● INPUT DATA
────────────────────────────────────────

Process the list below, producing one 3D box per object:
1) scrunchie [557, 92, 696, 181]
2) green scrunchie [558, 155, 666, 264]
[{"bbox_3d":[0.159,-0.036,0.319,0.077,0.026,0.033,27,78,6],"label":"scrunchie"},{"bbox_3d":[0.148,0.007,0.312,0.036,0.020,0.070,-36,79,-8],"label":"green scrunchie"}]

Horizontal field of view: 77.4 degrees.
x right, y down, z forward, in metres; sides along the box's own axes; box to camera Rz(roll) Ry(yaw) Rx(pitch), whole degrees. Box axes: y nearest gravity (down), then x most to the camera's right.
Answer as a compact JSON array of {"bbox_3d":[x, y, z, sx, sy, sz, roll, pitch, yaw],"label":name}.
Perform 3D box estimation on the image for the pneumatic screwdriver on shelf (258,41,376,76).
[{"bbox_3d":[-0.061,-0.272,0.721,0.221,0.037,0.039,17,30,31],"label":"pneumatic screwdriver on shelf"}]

────────────────────────────────────────

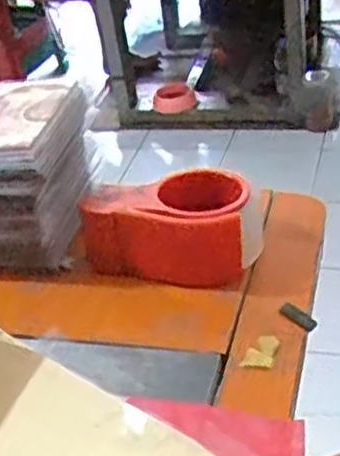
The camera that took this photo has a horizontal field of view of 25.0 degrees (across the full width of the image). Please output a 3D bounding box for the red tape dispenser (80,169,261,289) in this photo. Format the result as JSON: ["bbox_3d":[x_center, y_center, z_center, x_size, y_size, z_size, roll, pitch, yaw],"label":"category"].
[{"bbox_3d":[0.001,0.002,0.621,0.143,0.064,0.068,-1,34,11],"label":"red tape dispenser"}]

────────────────────────────────────────

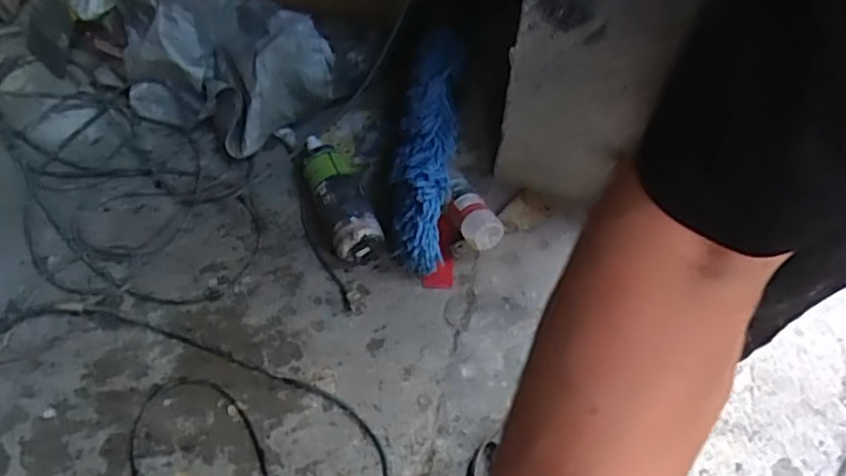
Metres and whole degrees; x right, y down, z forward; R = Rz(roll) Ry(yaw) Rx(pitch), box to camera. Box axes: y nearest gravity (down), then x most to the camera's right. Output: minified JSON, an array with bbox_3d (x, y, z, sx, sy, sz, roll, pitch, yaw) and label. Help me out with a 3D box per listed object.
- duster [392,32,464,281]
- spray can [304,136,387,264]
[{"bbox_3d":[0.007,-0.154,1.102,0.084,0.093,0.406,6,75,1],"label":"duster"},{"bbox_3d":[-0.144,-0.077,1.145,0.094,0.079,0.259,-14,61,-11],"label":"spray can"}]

────────────────────────────────────────

● WORK ITEM
Both the line containing "Process the list" and the line containing "1) scrunchie [557, 92, 696, 181]" belong in the answer. Print them and every line above that falls between them exactly, and no others.

● RESPONSE
Process the list below, producing one 3D box per object:
1) scrunchie [557, 92, 696, 181]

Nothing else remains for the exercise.